WHAT THE TASK ASKS: Copy the rows below word for word, starting at the line that contains "scientific name: Taricha granulosa" and continuing through the final line of the rows. Leave the pictures out of your answer.

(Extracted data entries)
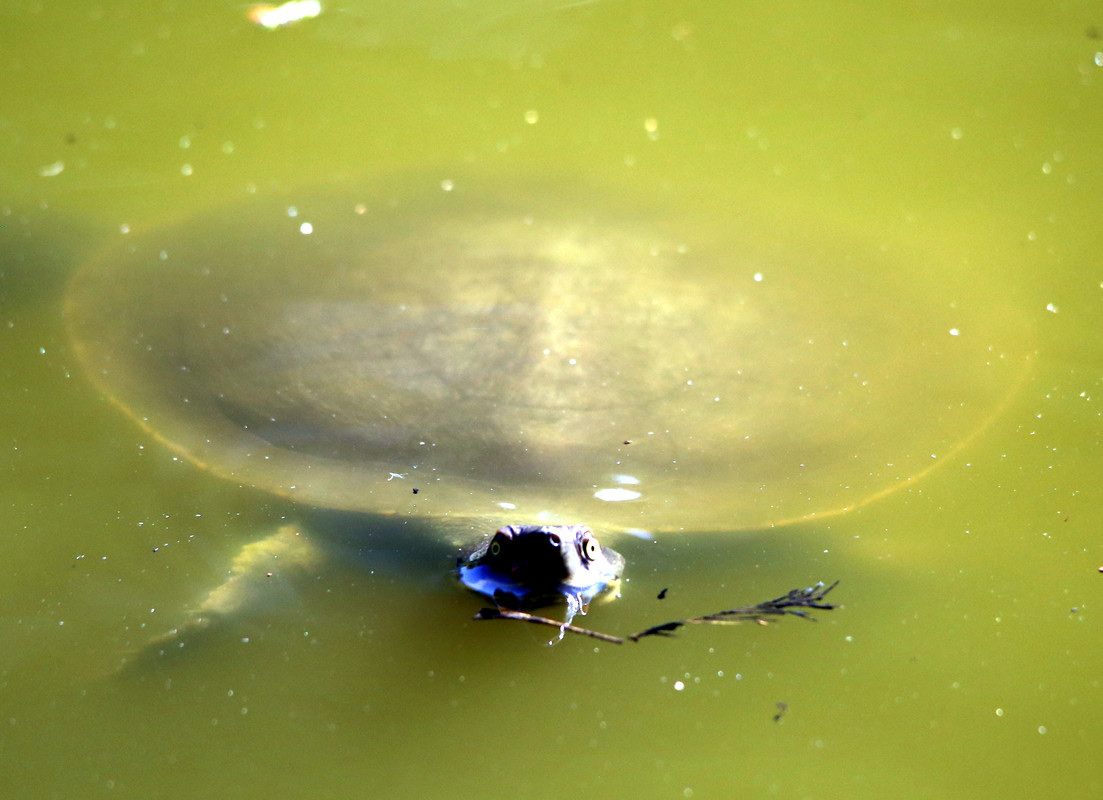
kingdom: Animalia
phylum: Chordata
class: Testudines
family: Chelidae
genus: Emydura
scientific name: Emydura macquarii
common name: Murray river turtle
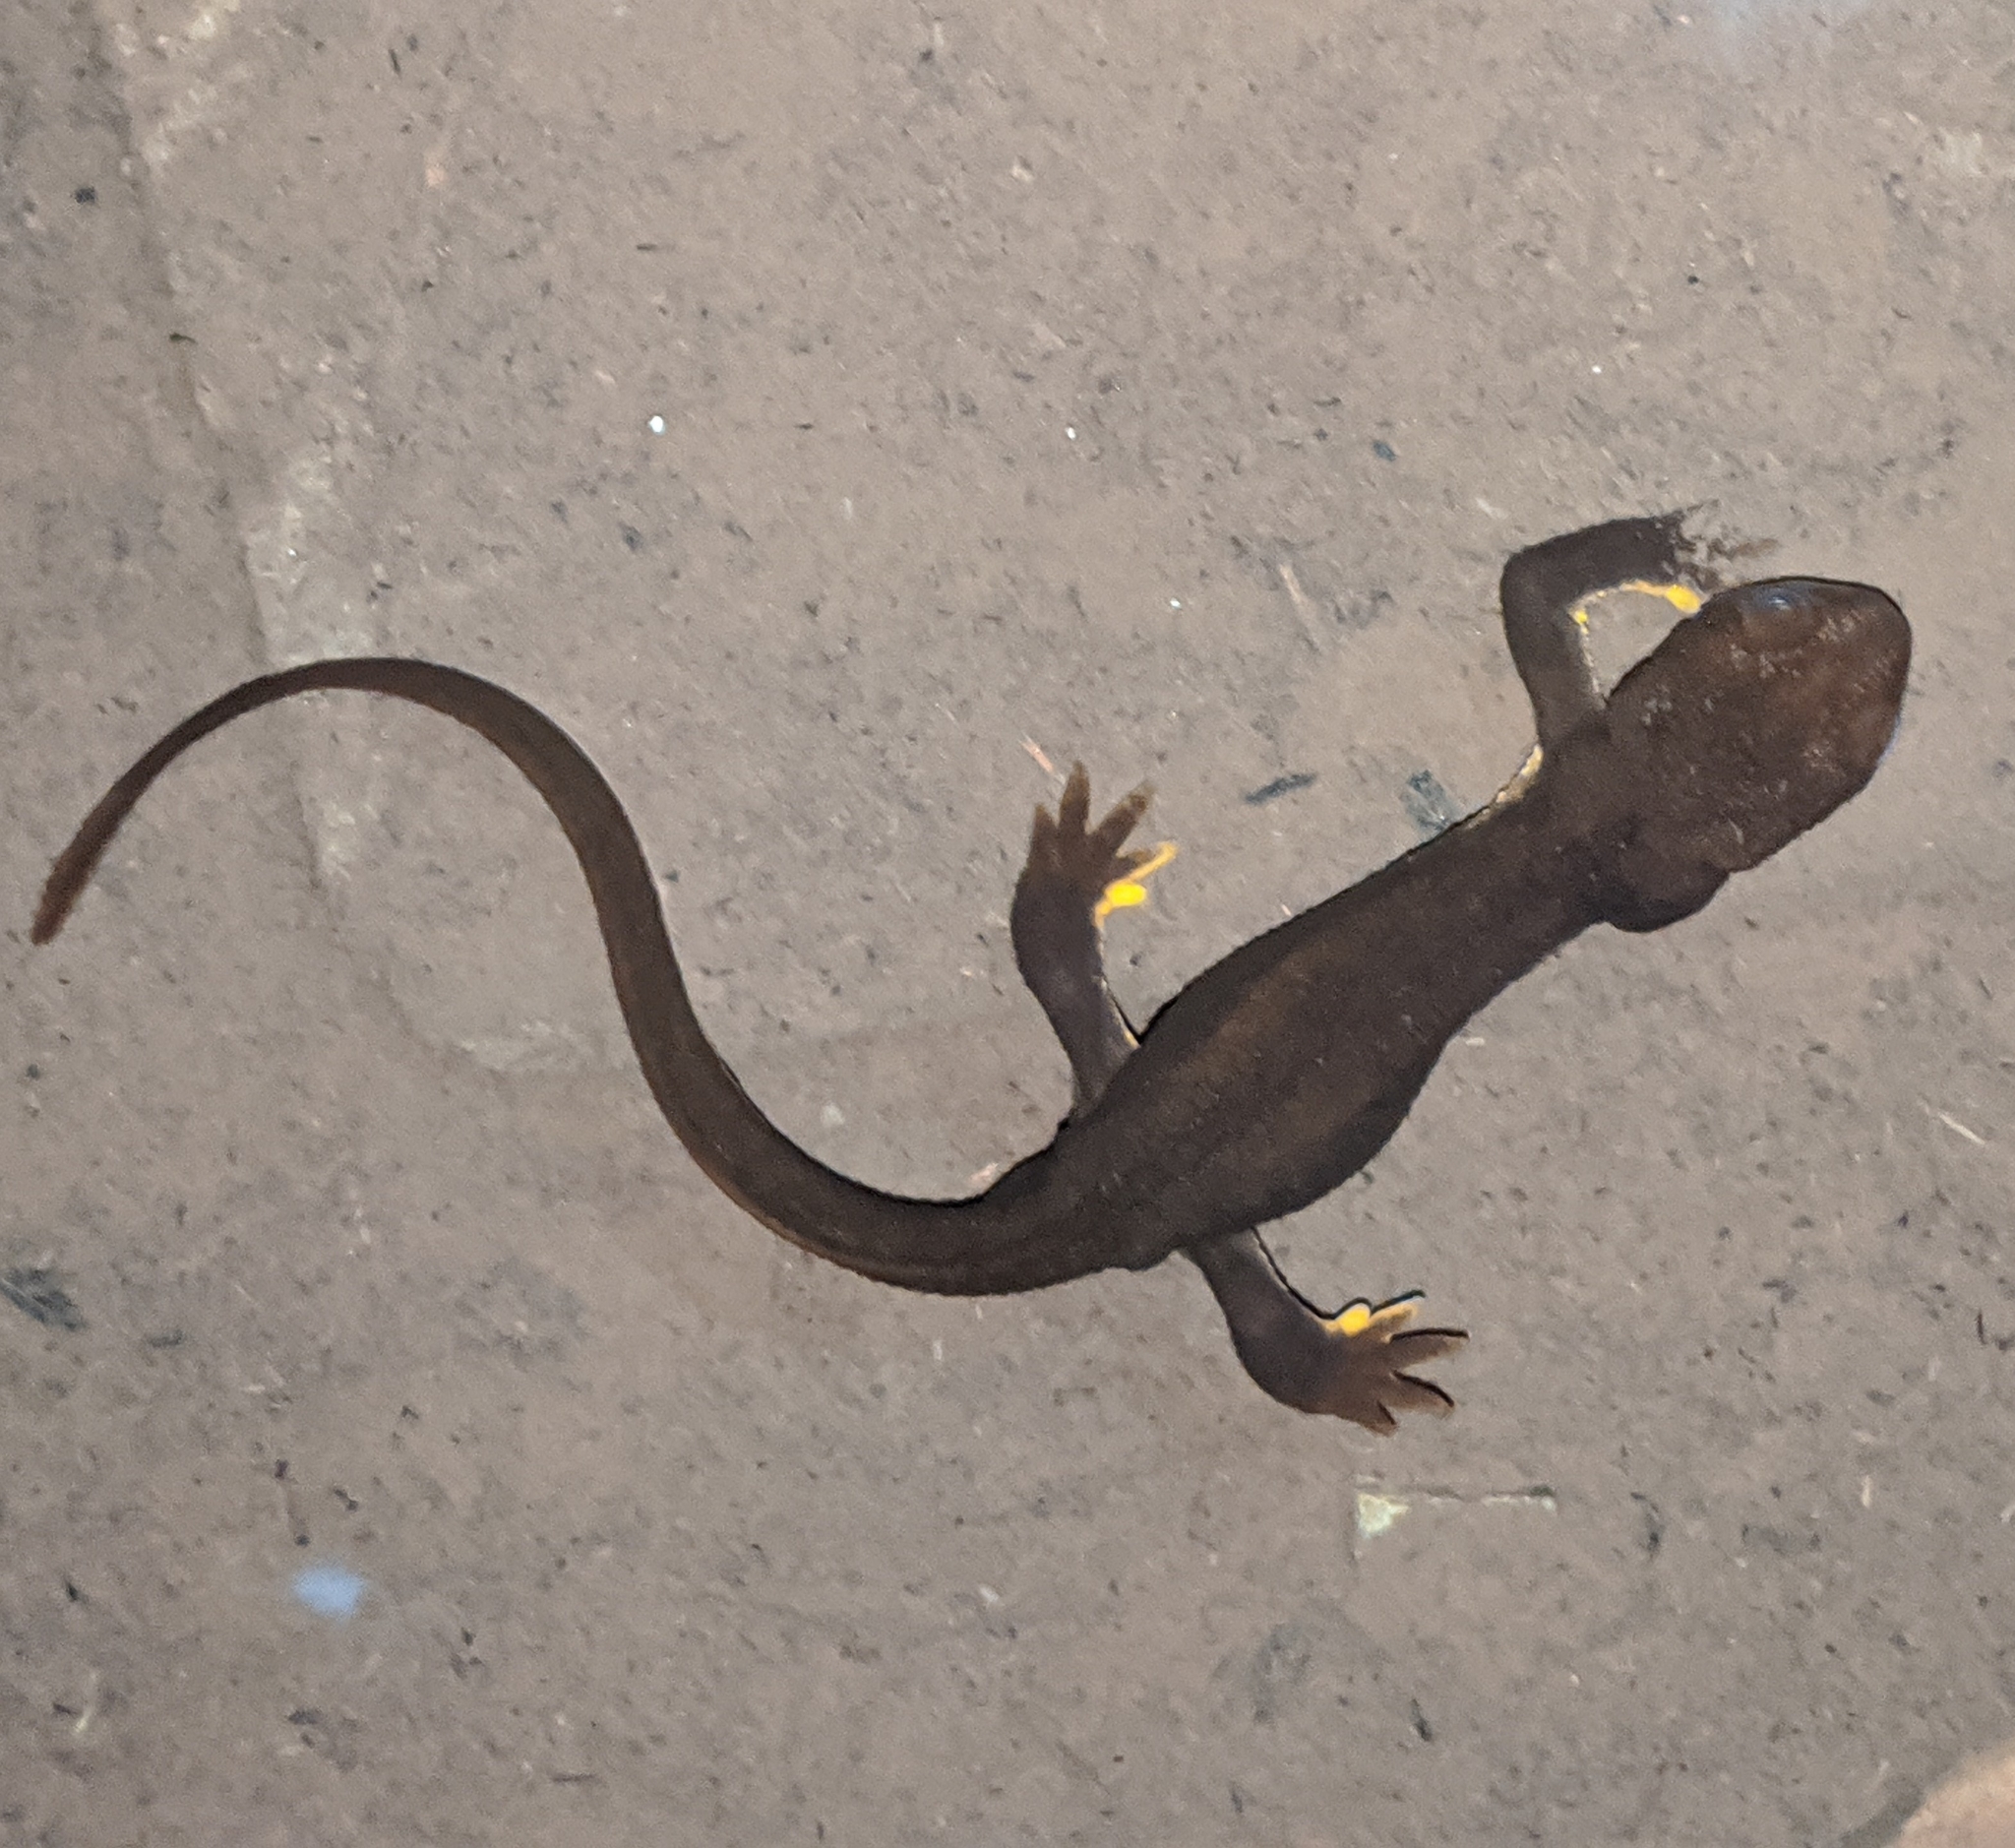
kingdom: Animalia
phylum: Chordata
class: Amphibia
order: Caudata
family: Salamandridae
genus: Taricha
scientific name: Taricha granulosa
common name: Roughskin newt
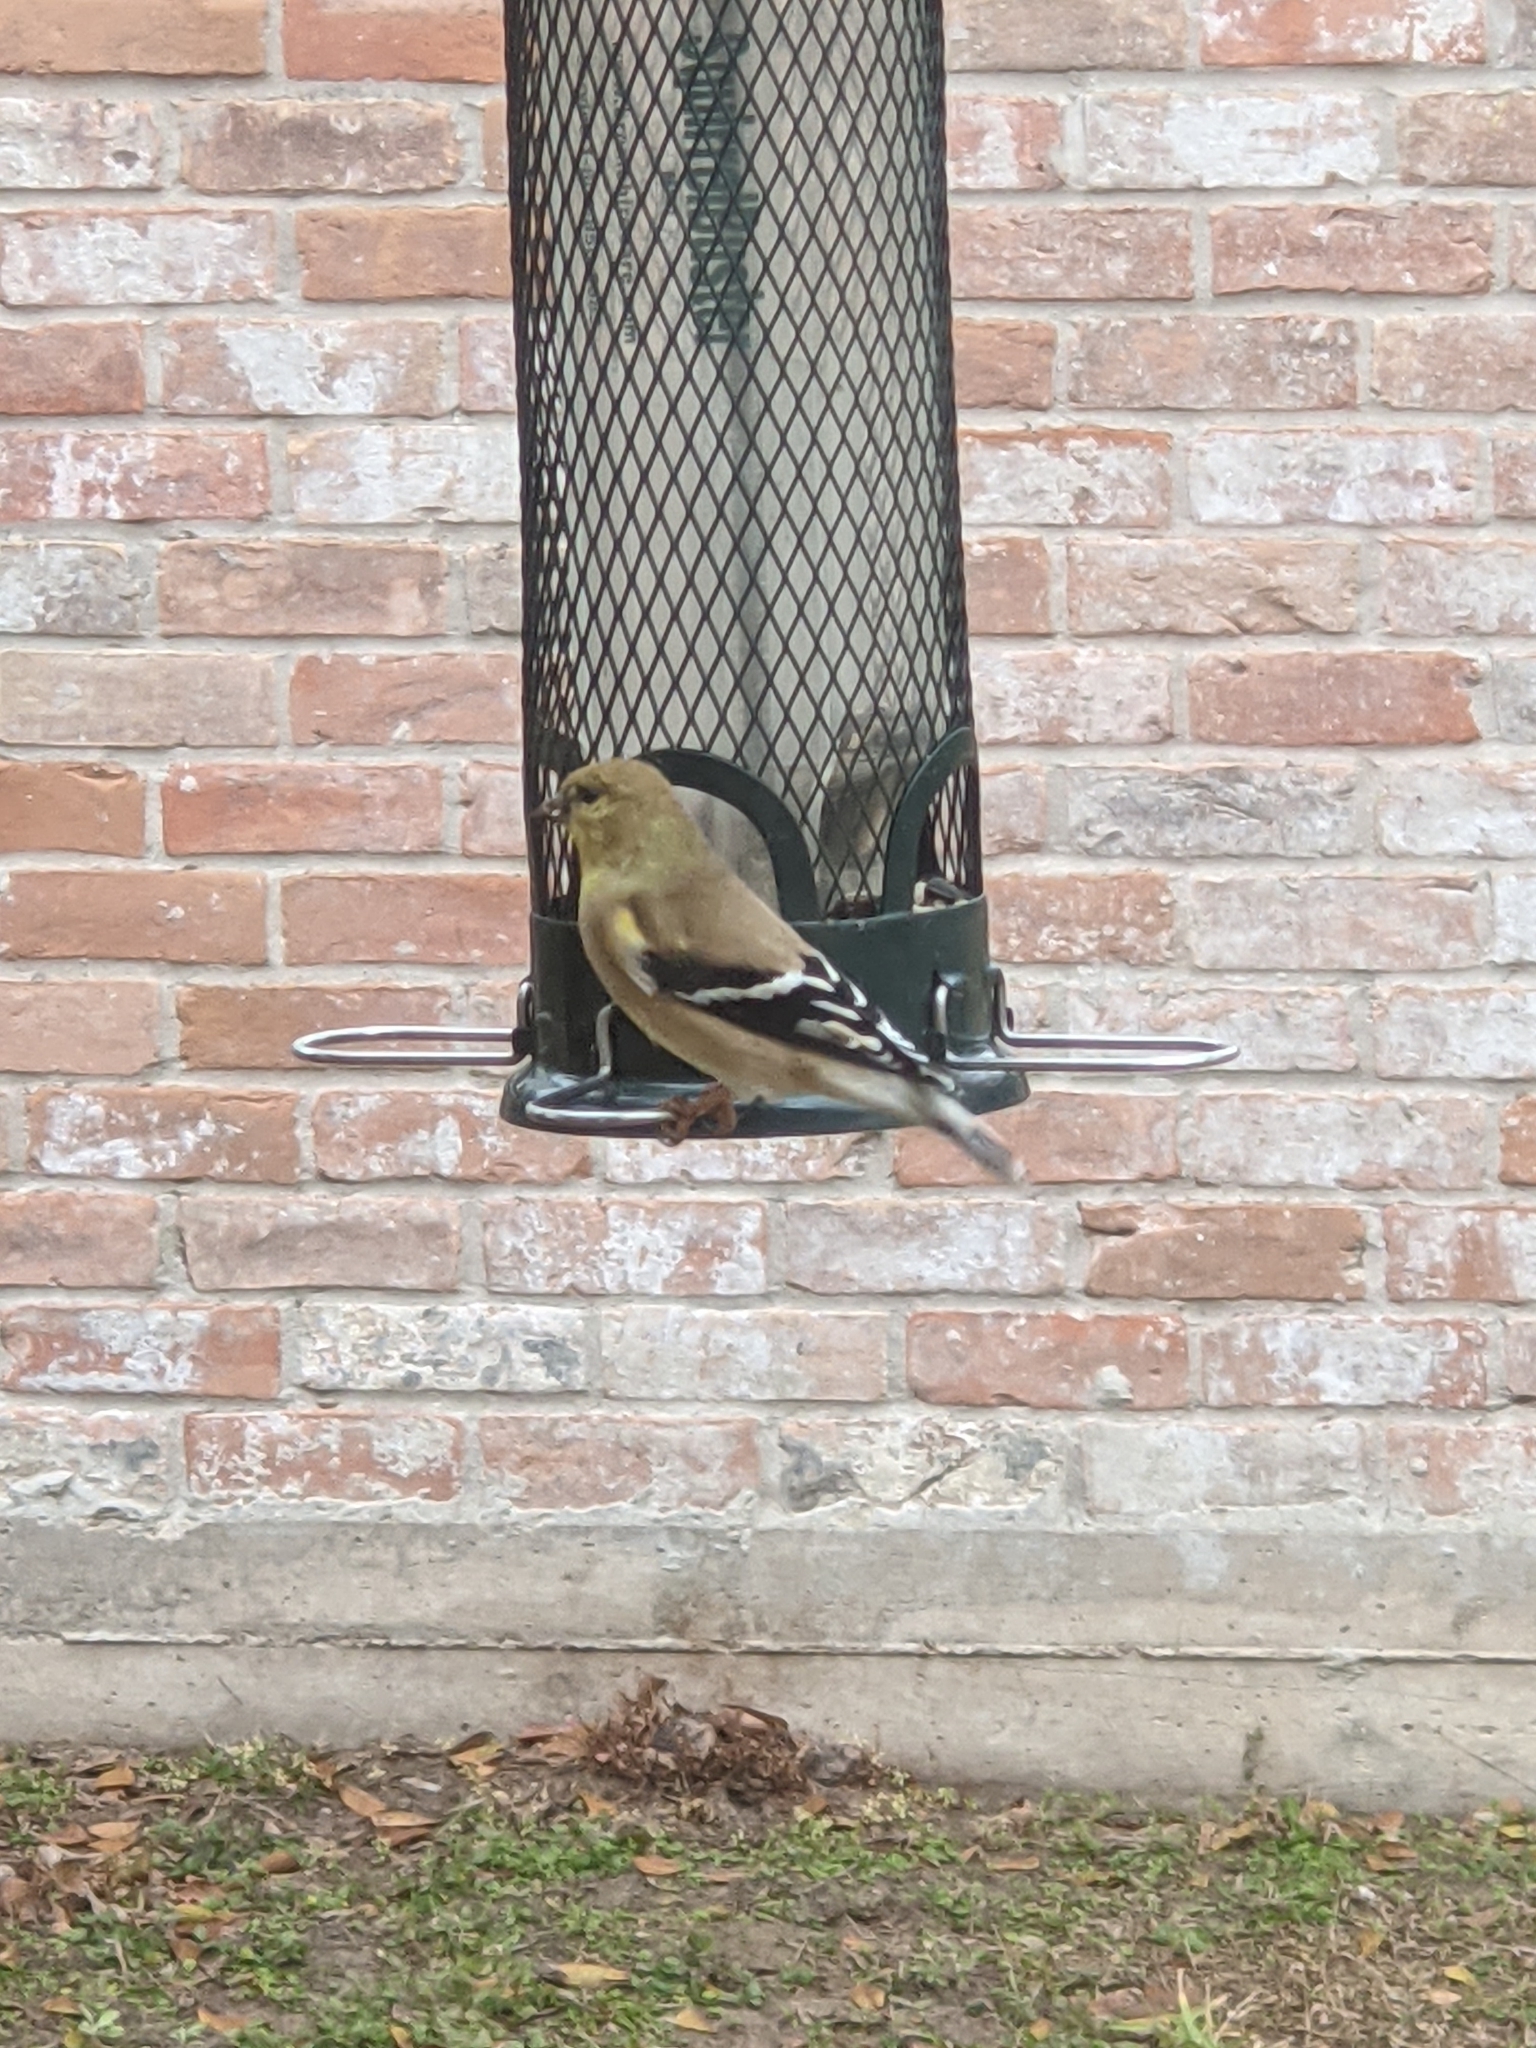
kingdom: Animalia
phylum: Chordata
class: Aves
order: Passeriformes
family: Fringillidae
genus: Spinus
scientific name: Spinus tristis
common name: American goldfinch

TASK OUTPUT:
scientific name: Taricha granulosa
common name: Roughskin newt
kingdom: Animalia
phylum: Chordata
class: Aves
order: Passeriformes
family: Fringillidae
genus: Spinus
scientific name: Spinus tristis
common name: American goldfinch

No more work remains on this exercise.